> DATA FOR REVIEW:

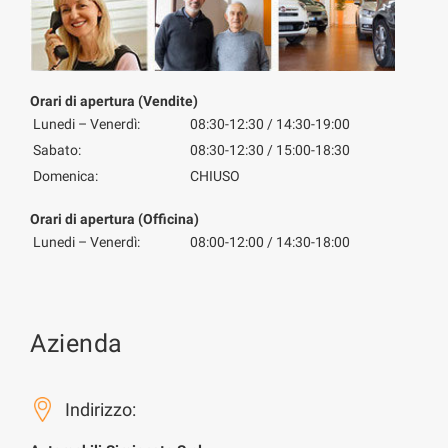
Orari di apertura (Vendite)
Lunedi – Venerdì:
08:30-12:30 / 14:30-19:00
Sabato:
08:30-12:30 / 15:00-18:30
Domenica:
CHIUSO
Orari di apertura (Officina)
Lunedi – Venerdì:
08:00-12:00 / 14:30-18:00
Azienda
Indirizzo:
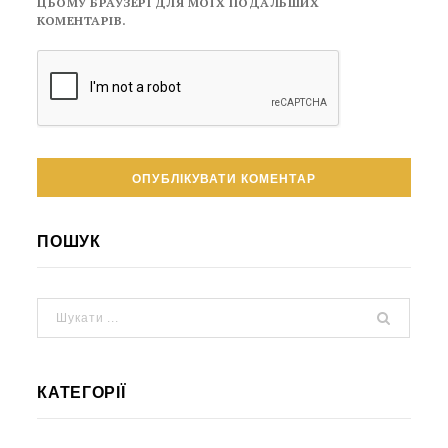
ЦЬОМУ БРАУЗЕРІ ДЛЯ МОЇХ ПОДАЛЬШИХ
КОМЕНТАРІВ.
ПОШУК
КАТЕГОРІЇ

> DIRECTIVE: Give again, word for word, the lines from the one containing "08:30-12:30 / 15:00-18:30" through the last line of the entries, with pictures omitted and nothing added.

> EXERCISE ANSWER:
08:30-12:30 / 15:00-18:30
Domenica:
CHIUSO
Orari di apertura (Officina)
Lunedi – Venerdì:
08:00-12:00 / 14:30-18:00
Azienda
Indirizzo:
ЦЬОМУ БРАУЗЕРІ ДЛЯ МОЇХ ПОДАЛЬШИХ
КОМЕНТАРІВ.
ПОШУК
КАТЕГОРІЇ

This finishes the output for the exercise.